There are two different ways of publishing apps (formerly known as add-ons). One is to publish pre-built containers to a container registry and the other option is to have users build the containers locally on their Home Assistant instance.

Pre-built containers

With pre-built containers, the developer is responsible for building the images for each architecture and pushing the results to a container registry. This has a lot of advantages for the user who will only have to download the final container and be up and running once the download finishes. This makes the installation process fast and has almost no chance of failure, so it is the preferred method.

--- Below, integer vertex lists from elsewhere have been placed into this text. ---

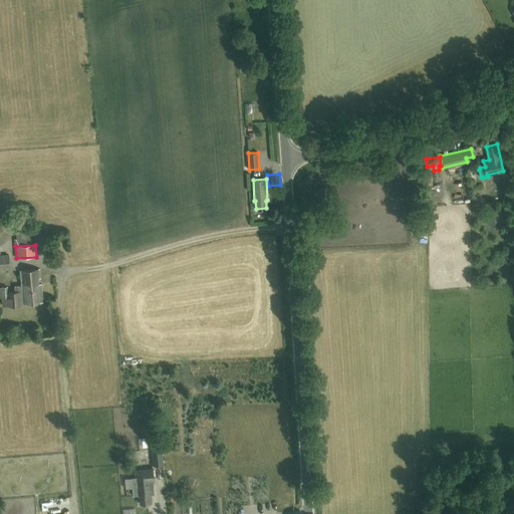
[(0,269),(9,269),(9,255),(0,255),(0,269)]
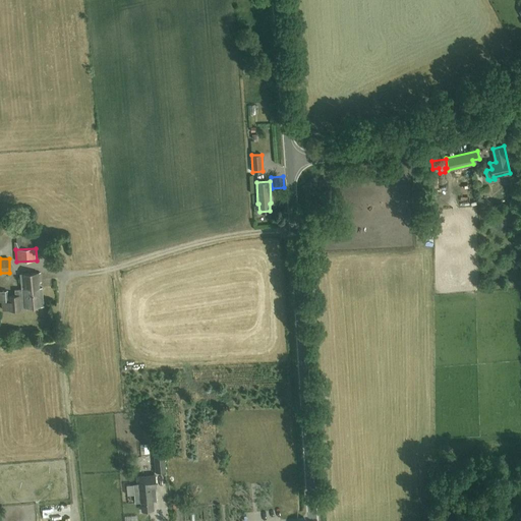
[(19,307),(43,304),(42,287),(38,288),(38,282),(41,282),(40,272),(19,274),(21,289),(18,289),(18,295),(9,296),(8,291),(0,291),(0,301),(2,302),(3,309),(9,308),(10,309),(20,308),(19,307)]
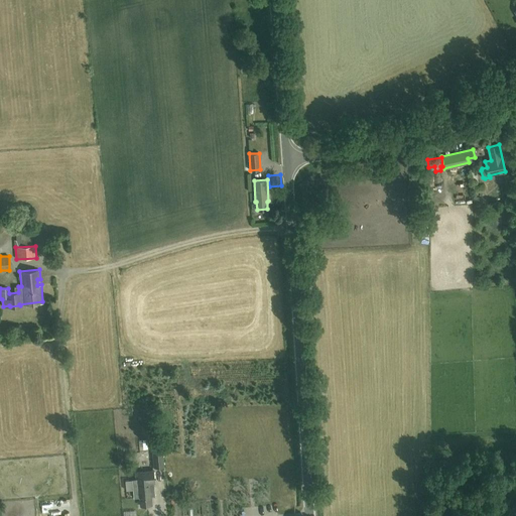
[(154,467),(163,466),(161,441),(151,442),(154,467)]
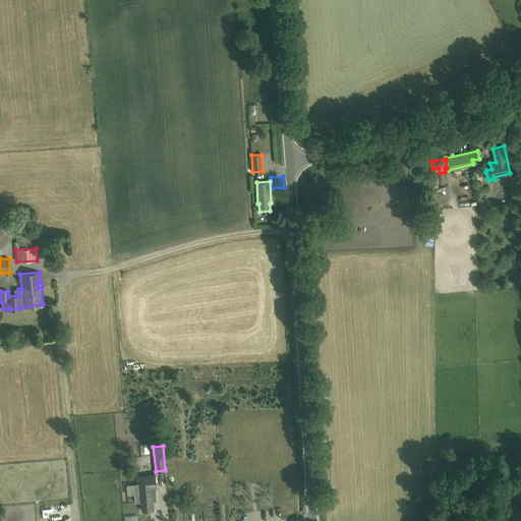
[(137,483),(126,484),(127,496),(134,495),(135,503),(141,502),(141,511),(154,510),(153,501),(157,501),(156,486),(155,475),(136,477),(137,483)]
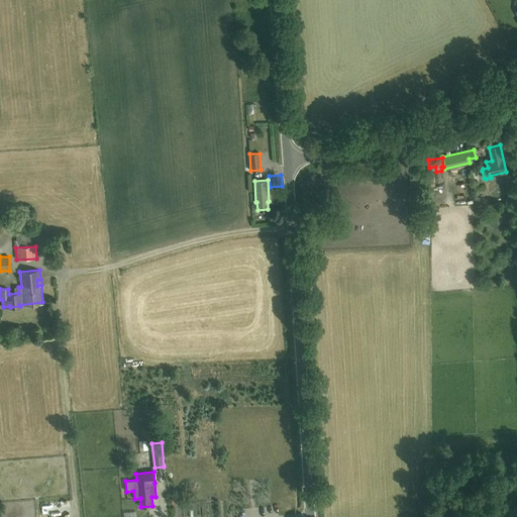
All buildings are outlined.
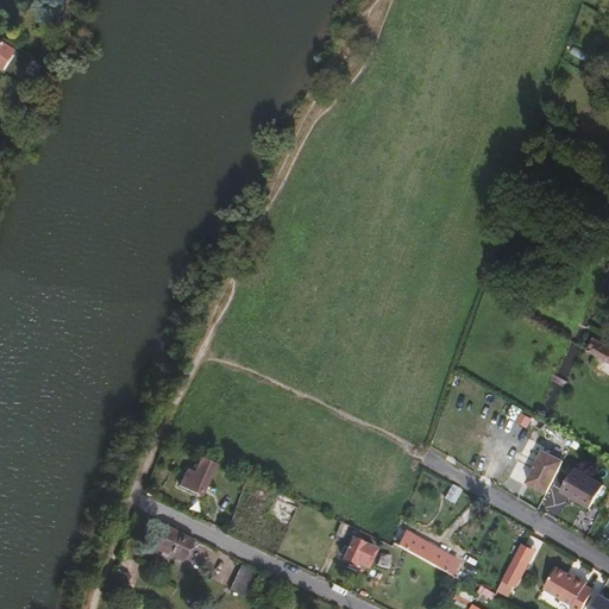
[(0,64),(5,69),(19,48),(0,35),(0,64)]
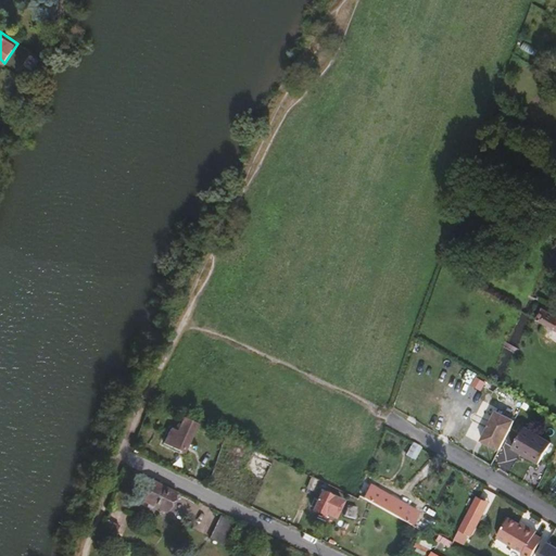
[(547,326),(554,314),(542,307),(534,318),(547,326)]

We have automated the process of building and publishing apps via GitHub Actions. See below for the instructions.

Locally built containers

With the Supervisor, it is possible to distribute apps that will be built on the user's machine. The advantage is that for you as a developer it is easy to test an idea and see if people are interested in your apps. This method includes installing and potentially compiling code. This means that installing such an app is slow and adds more wear and tear to users' SD cards/hard drives than the above-mentioned pre-built solution. It also has a higher chance of failure if one of the dependencies of the container has changed or is no longer available.

Use this option when you are playing with apps and seeing if someone is interested in your work. Once you're an established repository, please migrate to pushing builds to a container registry as it greatly improves the user experience. In the future we will mark locally built apps in the app store to warn users.

Publishing apps to a container registry with GitHub Actions

The recommended way to build and publish multi-architecture app images is through GitHub Actions using the builder composite actions maintained by the Home Assistant project. These actions can be then used for a matrix of builds in an app repository. See the builder workflow in the example app repository for a complex example of building multiple apps, or the example workflow in the builder repository for a single app build. The builder actions are designed to be flexible and can be used in more complex workflows as needed.

Image naming

Inside your app config.yaml, set the image field to the image name published in the container registry:

image: "ghcr.io/my-org/my-app"

The {arch} placeholder is still supported for backwards compatibility with per-architecture image publishing. When a multi-arch manifest is available, the generic name is the preferred public reference:

# Preferred — resolves via the multi-arch manifest
image: "ghcr.io/my-org/my-app"

# Compatibility fallback — still works if only arch-prefixed images exist
image: "ghcr.io/my-org/{arch}-my-app"

Published images

After a successful run, two types of image references are available:

  • Per-architecture images (e.g. ghcr.io/my-org/aarch64-my-app:1.0.0) — pushed by the build-image action.
  • Generic manifest image (e.g. ghcr.io/my-org/my-app:1.0.0) — pushed by the publish-multi-arch-manifest action; this is the preferred reference to use in config.yaml and to share with users.

Example app repository

See the Home Assistant example app repository for a complete, up-to-date working example.